Como Seria a Transição para o Outro Lado.

Há mais ou menos um mês fui ao parque fazer exercícios. Eu não havia comido meu pão com manteiga matinal - apenas duas bananas com aveia e mel. Sem sal. "Um dia apenas", pensei. Não deve fazer mal. 

Ao chegar iniciei as atividades. Estava um dia morno. Sol saindo. Poucas nuvens. Bem agradável. As árvores ao redor. As crianças brincando e alguns velhos aproveitando seus dias agradáveis dos anos finais em liberdade simples em meio à natureza. Nada de mais, tudo de bom. E eu, jovem (ainda), aproveitando esse intervalo de tempo para me manter minimamente são. 

Os exercícios que faço servem única e exclusivamente para uma coisa: fortalecer certas regiões do corpo para aliviar o peso sobre minha coluna. Mais uns minutos para tonificar um pouco. Fora os alongamentos, para evitar engessar movimentos e dar flexibilidade física. Gasto uns 30~40 minutos. Tempo precioso nos dias atuais, em que a tecnologia, se não nos seduz, nos consome a cada momento. É preciso se desconectar - o que faço ao sair nas ruas para ir ao mercado, à feira, ao conversar com pessoas, e à noite, quando assisto a filmes e produzo ideias e textos.

Mas voltando aos exercícios...

Estava trabalhando duro nas atividades.

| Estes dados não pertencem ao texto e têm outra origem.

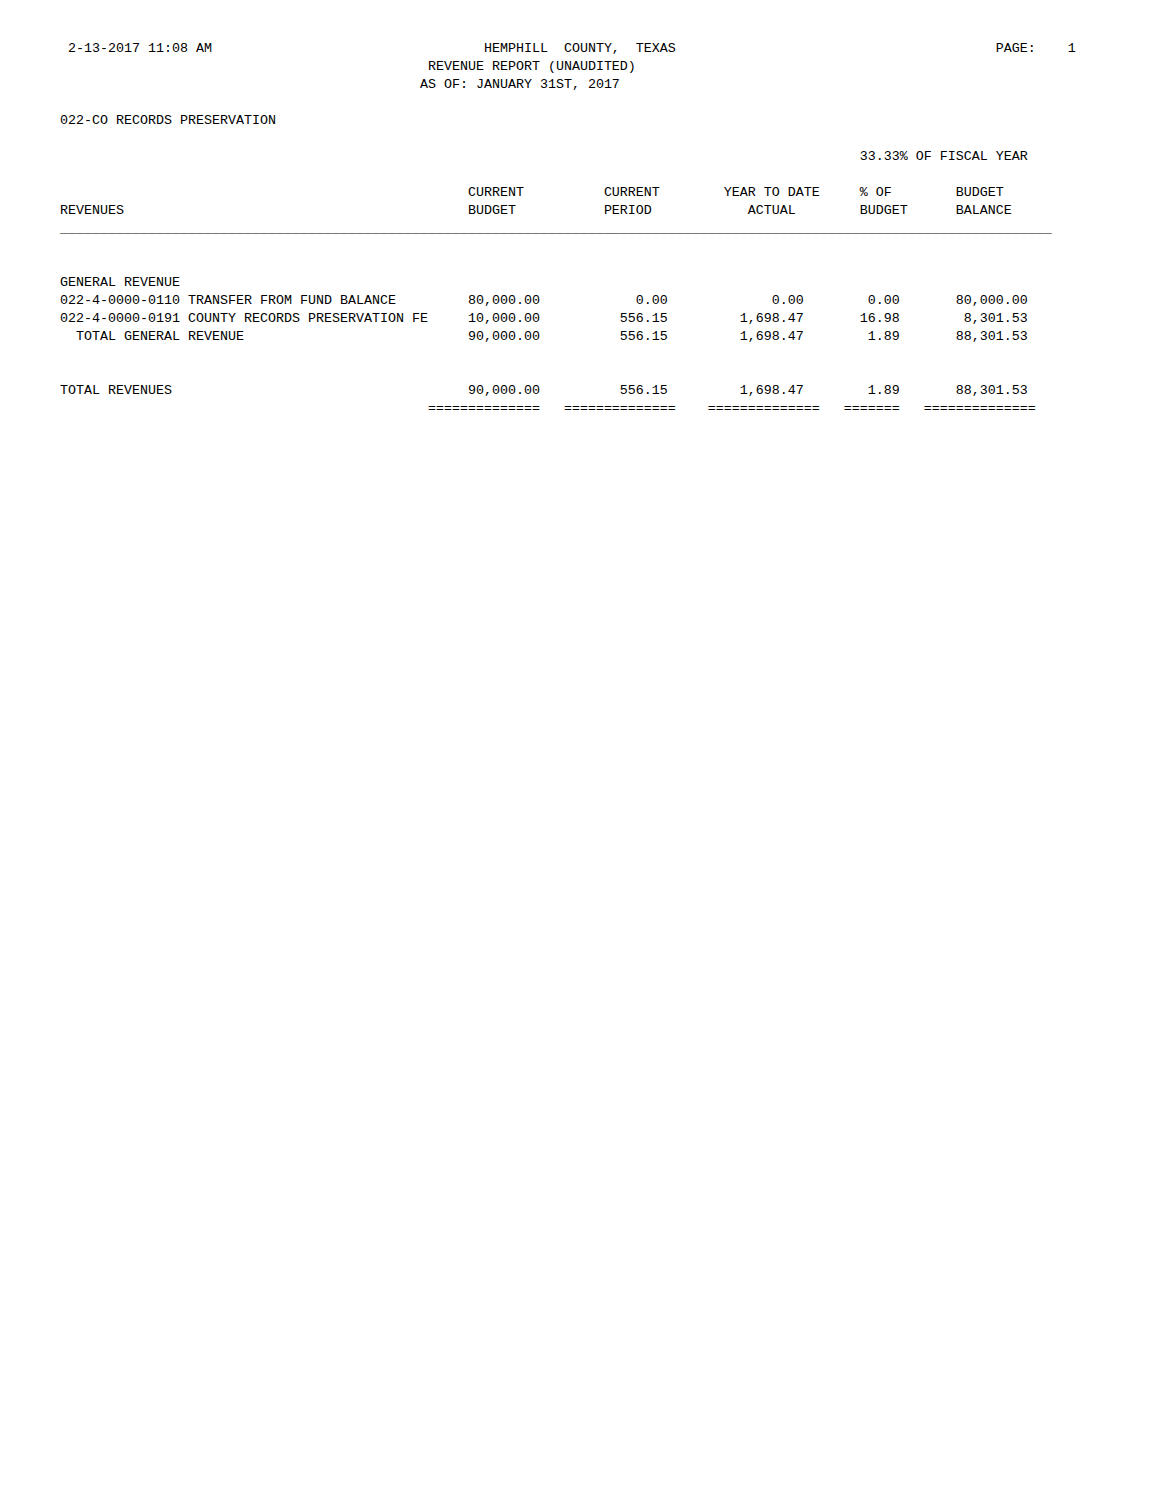2-13-2017 11:08 AM                                  HEMPHILL  COUNTY,  TEXAS                                        PAGE:    1
                                              REVENUE REPORT (UNAUDITED)
                                             AS OF: JANUARY 31ST, 2017

022-CO RECORDS PRESERVATION

                                                                                                    33.33% OF FISCAL YEAR

                                                   CURRENT          CURRENT        YEAR TO DATE     % OF        BUDGET
REVENUES                                           BUDGET           PERIOD            ACTUAL        BUDGET      BALANCE
____________________________________________________________________________________________________________________________


GENERAL REVENUE
022-4-0000-0110 TRANSFER FROM FUND BALANCE         80,000.00            0.00             0.00        0.00       80,000.00
022-4-0000-0191 COUNTY RECORDS PRESERVATION FE     10,000.00          556.15         1,698.47       16.98        8,301.53
  TOTAL GENERAL REVENUE                            90,000.00          556.15         1,698.47        1.89       88,301.53


TOTAL REVENUES                                     90,000.00          556.15         1,698.47        1.89       88,301.53
                                              ==============   ==============    ==============   =======   ==============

E quando me aproximava do fim senti um certo desconforto. Nesse momento já sentia o que iria acontecer. E mais: já sentia (mas não tinha certeza) de que, por mais que eu tomasse alguma atitude, o que fosse acontecer aconteceria, inexoravelmente.

Quando observo isso me dou conta de que sistemas funcionam dessa forma. A partir do momento em que algo (organismo humano) está debilitado de um nutriente fundamental (sal, NaCl), e falta-lhe água (H2O), inicia-se um apagão geral. Nada que se faça pode impedir, exceto tempo, alimentação e ingestão de muita água ou suco. Aliado descanso. Pode-se no máximo preparar-se para o que está por vir. Deve ser assim que se dará o colapso do nosso sistema econômico e organização sócio-política - só que em grande escala, de forma mais complexa.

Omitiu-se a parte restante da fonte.